今までずっと、空いてる時間があればギターを弾いていたから、その癖が身体に染み付いている。


けれど、やめた。


ギターに触るのが、怖い。


優と、そして軽音のみんなと俺を繋いでくれて、生き甲斐をくれたはずのこのギターが、今は遠くに感じる。


ボディに刻まれた稲妻のような傷が「これ以上弾くとまた傷付くぞ」と、警鐘を鳴らしている気がした。


「優、テレビつけていい?」


「あっ、いいよー、適当に楽にしててー」


テレビを付けると、液晶に音楽番組が映し出された。


「あ…」


Sleeping Fallの特集だ。

タイミング悪過ぎ…


すぐにチャンネルを変えたが、優は気付いたようだった。


「…お兄ちゃんはね、ハルに似てるんだ」


「俺はあんなかっこよくないよ」


「見た目とかじゃなくてね、中身が。あっ、ハルがかっこよくないって訳じゃないよ!」


「おkおk」


「もう、本当に納得してるー?」


優は背中を向けてキッチンに立っているので、表情は伺い知れない。

が、おそらく冗談混じりにふくれっ面を作っているはずだ。


「と、とにかくね、ハルとお兄ちゃんはそっくりなの」


「どんなとこが?」


「…優しくて、他人の事になるとすごく必死で。

なのに自分には自信がなくて、ひとりで抱え込んで、いつも強がってる。

だから、今日のハルみたいに、崩れちゃう時があって」


優はこんなにも俺の事を見ていてくれたんだ。

それが例え兄の面影を重ねていたとしても。

俺を見てくれてる人が、側に居たんだ。


「…私は、そんなお兄ちゃんに守られてばっかりだった。

…でもね、ハルは私が守ってあげたい。

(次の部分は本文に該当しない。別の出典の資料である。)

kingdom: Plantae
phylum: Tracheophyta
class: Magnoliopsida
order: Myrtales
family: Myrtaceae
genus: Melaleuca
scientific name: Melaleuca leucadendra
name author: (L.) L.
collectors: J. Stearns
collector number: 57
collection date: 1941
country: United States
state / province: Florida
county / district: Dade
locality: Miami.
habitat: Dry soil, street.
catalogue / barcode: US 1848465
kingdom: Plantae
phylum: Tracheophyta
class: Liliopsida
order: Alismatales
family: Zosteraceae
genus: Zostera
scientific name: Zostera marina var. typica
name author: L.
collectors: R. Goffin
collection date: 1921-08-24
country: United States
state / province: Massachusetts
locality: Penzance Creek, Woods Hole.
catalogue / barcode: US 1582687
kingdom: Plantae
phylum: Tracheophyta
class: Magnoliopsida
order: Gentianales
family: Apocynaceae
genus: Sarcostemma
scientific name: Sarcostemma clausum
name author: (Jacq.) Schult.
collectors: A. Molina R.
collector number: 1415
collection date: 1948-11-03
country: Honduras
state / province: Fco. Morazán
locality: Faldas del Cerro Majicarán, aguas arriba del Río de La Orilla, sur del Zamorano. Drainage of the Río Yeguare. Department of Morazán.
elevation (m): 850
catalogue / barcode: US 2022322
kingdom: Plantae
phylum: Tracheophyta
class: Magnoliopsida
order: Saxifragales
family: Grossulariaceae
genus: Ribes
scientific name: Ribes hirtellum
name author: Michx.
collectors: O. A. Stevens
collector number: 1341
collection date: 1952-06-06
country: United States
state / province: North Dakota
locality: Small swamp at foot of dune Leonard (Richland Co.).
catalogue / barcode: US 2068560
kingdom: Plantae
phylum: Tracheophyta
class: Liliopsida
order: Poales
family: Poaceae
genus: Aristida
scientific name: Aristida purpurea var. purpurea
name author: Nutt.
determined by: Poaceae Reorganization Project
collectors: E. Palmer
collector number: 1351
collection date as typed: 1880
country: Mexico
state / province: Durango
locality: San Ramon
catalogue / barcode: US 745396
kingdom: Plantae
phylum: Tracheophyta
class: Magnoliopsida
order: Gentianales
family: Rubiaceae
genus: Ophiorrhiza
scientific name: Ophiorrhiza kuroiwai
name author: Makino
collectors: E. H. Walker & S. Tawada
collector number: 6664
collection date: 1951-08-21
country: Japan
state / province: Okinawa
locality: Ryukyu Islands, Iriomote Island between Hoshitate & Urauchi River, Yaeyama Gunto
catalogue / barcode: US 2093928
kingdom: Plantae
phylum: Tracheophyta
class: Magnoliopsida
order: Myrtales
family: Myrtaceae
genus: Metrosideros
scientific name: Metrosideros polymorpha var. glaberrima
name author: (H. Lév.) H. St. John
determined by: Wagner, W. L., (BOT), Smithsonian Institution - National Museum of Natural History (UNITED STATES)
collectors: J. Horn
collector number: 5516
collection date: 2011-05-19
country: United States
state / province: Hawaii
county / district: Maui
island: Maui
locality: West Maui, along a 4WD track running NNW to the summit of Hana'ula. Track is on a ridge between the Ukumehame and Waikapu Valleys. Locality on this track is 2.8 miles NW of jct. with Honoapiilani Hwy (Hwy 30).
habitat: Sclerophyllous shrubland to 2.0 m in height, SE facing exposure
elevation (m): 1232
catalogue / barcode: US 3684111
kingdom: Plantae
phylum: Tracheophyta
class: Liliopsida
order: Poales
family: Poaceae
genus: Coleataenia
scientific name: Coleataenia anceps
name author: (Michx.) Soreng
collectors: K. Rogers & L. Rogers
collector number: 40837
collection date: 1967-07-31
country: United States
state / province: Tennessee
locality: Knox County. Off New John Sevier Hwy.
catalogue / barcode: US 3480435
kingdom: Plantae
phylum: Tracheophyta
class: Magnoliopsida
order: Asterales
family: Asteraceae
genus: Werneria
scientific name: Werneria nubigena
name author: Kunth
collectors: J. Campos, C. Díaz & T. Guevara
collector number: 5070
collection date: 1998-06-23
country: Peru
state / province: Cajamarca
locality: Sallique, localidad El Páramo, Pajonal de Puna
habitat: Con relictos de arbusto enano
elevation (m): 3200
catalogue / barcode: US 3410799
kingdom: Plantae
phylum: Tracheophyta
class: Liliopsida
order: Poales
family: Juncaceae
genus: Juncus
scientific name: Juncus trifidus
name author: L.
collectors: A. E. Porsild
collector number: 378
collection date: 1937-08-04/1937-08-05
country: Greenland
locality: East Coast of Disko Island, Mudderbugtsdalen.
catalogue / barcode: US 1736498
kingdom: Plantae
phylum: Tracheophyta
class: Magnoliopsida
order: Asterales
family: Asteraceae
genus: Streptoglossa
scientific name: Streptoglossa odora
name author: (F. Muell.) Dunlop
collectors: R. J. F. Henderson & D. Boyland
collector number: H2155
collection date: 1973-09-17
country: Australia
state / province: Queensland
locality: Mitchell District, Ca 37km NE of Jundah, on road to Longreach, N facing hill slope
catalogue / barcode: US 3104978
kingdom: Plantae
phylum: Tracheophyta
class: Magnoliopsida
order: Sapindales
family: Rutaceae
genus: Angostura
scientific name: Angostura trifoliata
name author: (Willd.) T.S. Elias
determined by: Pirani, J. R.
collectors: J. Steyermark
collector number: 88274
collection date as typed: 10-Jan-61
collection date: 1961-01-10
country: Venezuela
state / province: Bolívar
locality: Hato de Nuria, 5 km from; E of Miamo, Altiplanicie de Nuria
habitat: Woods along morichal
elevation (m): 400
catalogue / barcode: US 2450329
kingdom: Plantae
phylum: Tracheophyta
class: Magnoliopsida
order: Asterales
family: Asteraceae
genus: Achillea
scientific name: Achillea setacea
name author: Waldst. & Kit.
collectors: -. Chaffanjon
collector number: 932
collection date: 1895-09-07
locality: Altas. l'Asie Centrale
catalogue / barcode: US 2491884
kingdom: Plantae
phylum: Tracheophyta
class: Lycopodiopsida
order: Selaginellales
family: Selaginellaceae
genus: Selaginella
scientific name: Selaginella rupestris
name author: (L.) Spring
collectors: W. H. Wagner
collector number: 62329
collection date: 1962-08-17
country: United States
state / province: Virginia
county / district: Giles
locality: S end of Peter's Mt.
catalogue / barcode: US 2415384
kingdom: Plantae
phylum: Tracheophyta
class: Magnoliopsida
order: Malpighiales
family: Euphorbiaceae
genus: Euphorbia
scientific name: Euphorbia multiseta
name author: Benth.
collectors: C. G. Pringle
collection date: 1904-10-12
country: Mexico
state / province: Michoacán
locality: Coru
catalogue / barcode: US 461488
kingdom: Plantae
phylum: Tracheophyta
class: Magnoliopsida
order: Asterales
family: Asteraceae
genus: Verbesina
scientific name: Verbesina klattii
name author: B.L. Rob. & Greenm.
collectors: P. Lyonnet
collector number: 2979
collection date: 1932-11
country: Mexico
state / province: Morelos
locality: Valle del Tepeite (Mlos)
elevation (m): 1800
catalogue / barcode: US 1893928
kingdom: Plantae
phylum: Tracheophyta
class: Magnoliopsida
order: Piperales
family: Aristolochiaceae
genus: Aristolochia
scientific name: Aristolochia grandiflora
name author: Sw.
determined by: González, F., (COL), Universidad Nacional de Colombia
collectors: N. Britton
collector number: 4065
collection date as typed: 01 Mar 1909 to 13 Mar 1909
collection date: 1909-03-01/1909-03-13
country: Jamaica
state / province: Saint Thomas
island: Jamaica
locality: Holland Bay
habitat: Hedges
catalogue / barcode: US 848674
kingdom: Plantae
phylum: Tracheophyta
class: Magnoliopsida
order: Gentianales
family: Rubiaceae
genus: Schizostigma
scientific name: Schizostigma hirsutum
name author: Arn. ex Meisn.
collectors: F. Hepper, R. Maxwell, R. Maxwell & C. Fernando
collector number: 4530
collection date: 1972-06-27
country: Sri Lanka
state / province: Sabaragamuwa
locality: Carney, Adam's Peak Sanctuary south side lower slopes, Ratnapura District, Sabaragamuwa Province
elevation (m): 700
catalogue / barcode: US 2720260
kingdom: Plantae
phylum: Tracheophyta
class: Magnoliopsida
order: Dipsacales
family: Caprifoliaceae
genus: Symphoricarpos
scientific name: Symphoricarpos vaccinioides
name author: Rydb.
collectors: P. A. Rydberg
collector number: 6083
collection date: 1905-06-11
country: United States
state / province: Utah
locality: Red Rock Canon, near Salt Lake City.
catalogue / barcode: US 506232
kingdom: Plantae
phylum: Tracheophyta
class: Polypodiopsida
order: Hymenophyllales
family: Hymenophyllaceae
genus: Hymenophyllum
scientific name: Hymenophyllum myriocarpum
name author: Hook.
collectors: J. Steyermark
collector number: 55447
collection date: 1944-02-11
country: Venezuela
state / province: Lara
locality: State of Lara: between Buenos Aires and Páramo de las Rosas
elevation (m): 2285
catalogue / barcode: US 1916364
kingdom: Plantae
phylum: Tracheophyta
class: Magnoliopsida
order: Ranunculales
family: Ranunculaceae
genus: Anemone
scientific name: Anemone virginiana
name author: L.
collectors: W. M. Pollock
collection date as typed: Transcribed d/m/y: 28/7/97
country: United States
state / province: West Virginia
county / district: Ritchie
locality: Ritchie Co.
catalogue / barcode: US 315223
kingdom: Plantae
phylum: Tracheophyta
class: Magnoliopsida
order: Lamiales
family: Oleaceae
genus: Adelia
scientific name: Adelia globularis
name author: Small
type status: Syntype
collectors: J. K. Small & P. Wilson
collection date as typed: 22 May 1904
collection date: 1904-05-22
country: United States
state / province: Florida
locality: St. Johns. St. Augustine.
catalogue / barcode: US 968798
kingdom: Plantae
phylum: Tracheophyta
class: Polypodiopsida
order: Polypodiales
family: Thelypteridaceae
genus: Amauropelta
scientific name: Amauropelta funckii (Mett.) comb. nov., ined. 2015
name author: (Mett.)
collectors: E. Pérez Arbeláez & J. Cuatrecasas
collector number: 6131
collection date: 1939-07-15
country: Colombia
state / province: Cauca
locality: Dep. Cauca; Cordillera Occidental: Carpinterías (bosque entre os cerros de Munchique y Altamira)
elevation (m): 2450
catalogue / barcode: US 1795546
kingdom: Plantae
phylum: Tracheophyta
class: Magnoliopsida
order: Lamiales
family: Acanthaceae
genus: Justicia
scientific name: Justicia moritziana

今度こそ、大事な人を失いたくない」


「優…」


涙腺が刺激される。

それを必死に堪えた。

一日に二回も好きな子の前で泣けるかよ。


「ごっ、ごめんね!

元気になって欲しいからごはん作ってるのに、湿っぽくなっちゃったねっ、さあて次は〜…」


優はわざとらしい鼻歌を鳴らしながら料理に戻った。


というか、さっきの優の言葉、「大事な人」ってどういう意味なんだろう。

単に兄貴を重ねてるだけなのか、それとも…


もんもんと思考しながらテレビを見ていると、料理が出来たようだ。


食卓には、定番の和食家庭料理が広がっていた。

鮭の切り身、肉じゃが、味噌汁、サラダ。

それに湯気を立てる白米。


「うまそう…」


「あんまり自信ないけど…どうぞっ」


「いただきます!」


料理は、本当に美味かった。

懐かしくて、優しくて、それでも味付けは男も満足できる位しっかりしていて、本当に美味しい。


「ど、どうかな?」


「うまい、うまいよ…うぐっ、優、本当にうまい、これっ」


「ハル!?なんで泣いてるの!?口に合わなかった…かな?」


優が心配そうにこちらを見ていた。


「違うんだ、なんか、こういうの久しぶりで…

料理が、優が、あったかくて…」


もう、涙を堪えられなかった。


ずっと一人でコンビニの弁当ばかり食べていた事、今日ライブハウスであった事、さっきの優の言葉。


その全てが頭の中で入り混じって、感情の発露を抑えられない。


「ハル」


優がいつのまにか俺の後ろに回っていて、抱きしめられた。


「大丈夫だよ。きっとみんなとも仲直りできるよ。

ごはんもいつでも一緒に食べよう?

ハルは一人じゃないよ。」


御茶ノ水で、俺が優に言った言葉を、そのまま返してくれた。


「ありがとう…俺、優が好きだ」



やっと、ずっと言えなかった言葉を言えた。



…だけど、この後の優の言葉は、俺が待っていた言葉とは違っていた。